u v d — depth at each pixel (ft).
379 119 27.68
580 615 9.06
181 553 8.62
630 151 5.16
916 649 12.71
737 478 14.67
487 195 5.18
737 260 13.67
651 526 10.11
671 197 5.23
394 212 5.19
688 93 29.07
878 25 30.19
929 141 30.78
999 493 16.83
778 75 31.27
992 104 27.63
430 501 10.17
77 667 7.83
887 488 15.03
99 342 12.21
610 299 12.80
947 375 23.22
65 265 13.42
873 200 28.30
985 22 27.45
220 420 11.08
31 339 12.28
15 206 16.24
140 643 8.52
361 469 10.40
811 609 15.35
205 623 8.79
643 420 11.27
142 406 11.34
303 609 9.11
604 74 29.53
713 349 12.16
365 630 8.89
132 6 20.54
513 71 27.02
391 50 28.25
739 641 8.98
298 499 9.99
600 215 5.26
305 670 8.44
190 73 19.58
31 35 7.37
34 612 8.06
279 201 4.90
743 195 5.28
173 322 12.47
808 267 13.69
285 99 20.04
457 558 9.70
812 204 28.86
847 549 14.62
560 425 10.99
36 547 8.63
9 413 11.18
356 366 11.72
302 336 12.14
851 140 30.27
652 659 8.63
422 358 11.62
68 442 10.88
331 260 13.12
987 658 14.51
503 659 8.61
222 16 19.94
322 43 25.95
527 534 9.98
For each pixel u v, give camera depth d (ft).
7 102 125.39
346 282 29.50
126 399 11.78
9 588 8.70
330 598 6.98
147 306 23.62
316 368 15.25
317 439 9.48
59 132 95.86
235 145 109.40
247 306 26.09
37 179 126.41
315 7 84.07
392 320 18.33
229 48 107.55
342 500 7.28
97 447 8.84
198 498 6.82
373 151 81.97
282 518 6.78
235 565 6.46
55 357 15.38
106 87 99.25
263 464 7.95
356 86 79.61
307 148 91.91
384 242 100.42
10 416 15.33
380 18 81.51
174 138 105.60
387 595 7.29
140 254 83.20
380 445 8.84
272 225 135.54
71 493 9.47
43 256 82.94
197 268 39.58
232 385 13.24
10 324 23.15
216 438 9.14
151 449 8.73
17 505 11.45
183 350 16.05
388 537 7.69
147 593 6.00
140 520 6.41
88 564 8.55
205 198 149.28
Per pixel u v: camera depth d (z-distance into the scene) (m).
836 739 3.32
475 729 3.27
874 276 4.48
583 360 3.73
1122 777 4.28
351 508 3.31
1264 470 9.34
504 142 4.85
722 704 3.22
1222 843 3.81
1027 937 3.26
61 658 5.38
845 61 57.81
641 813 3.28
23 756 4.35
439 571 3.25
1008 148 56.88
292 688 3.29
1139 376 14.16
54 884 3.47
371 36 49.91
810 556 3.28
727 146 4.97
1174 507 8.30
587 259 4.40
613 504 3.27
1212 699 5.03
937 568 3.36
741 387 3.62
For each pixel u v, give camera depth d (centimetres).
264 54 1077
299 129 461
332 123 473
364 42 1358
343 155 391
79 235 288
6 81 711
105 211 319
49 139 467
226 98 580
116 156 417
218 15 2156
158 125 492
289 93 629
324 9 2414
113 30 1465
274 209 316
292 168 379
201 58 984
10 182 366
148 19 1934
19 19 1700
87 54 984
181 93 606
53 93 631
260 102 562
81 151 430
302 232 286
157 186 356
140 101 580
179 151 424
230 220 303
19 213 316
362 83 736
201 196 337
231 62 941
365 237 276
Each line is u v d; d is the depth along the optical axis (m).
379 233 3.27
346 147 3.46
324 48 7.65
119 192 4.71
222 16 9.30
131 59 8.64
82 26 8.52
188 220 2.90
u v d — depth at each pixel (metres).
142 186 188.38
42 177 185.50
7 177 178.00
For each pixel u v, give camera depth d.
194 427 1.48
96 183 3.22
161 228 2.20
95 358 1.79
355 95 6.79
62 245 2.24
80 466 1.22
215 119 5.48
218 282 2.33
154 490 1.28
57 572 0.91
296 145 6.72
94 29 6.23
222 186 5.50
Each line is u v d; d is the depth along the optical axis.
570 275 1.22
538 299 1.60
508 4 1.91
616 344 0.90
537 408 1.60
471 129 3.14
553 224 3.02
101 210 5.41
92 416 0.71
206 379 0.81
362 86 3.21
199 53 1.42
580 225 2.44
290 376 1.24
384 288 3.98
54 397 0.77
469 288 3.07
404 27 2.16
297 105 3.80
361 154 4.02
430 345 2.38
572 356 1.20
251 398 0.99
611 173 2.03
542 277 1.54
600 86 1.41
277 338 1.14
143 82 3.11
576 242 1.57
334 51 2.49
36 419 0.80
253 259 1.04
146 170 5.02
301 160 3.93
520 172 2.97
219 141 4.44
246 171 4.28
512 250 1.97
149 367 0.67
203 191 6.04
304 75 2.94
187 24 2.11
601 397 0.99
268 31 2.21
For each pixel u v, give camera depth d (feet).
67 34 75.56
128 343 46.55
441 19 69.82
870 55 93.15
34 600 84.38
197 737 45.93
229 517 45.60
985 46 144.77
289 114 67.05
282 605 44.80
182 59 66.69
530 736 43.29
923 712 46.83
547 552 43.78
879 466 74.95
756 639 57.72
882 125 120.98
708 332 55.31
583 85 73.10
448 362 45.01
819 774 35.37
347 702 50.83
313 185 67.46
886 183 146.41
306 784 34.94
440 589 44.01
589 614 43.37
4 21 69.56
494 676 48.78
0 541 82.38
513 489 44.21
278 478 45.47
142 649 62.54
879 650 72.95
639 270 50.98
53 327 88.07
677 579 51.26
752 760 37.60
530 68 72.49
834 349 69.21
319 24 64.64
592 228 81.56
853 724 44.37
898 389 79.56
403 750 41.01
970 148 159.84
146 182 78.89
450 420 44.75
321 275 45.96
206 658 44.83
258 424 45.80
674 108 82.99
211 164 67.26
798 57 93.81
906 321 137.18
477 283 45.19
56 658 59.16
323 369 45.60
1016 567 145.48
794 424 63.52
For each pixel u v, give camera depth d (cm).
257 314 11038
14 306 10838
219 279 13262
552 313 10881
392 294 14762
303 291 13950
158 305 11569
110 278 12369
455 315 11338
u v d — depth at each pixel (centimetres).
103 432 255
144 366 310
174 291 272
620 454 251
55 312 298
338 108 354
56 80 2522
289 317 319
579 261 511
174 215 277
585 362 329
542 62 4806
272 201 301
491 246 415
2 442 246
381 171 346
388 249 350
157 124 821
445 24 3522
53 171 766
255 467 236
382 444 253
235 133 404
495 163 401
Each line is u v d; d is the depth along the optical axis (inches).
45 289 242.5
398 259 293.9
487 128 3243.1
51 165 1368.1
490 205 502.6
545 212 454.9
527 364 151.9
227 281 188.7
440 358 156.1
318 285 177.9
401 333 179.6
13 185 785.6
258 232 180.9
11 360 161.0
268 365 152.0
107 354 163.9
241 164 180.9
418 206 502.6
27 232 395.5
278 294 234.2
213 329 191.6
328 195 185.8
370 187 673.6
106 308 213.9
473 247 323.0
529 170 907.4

:: Exercise objective ::
The answer is the lines above between the line holding "503 659 8.61" and the line holding "235 565 6.46", inclusive, each written out exactly, and no others.

:: Written solution ::
503 659 8.61
222 16 19.94
322 43 25.95
527 534 9.98
For each pixel u v, give camera depth d (ft).
7 102 125.39
346 282 29.50
126 399 11.78
9 588 8.70
330 598 6.98
147 306 23.62
316 368 15.25
317 439 9.48
59 132 95.86
235 145 109.40
247 306 26.09
37 179 126.41
315 7 84.07
392 320 18.33
229 48 107.55
342 500 7.28
97 447 8.84
198 498 6.82
373 151 81.97
282 518 6.78
235 565 6.46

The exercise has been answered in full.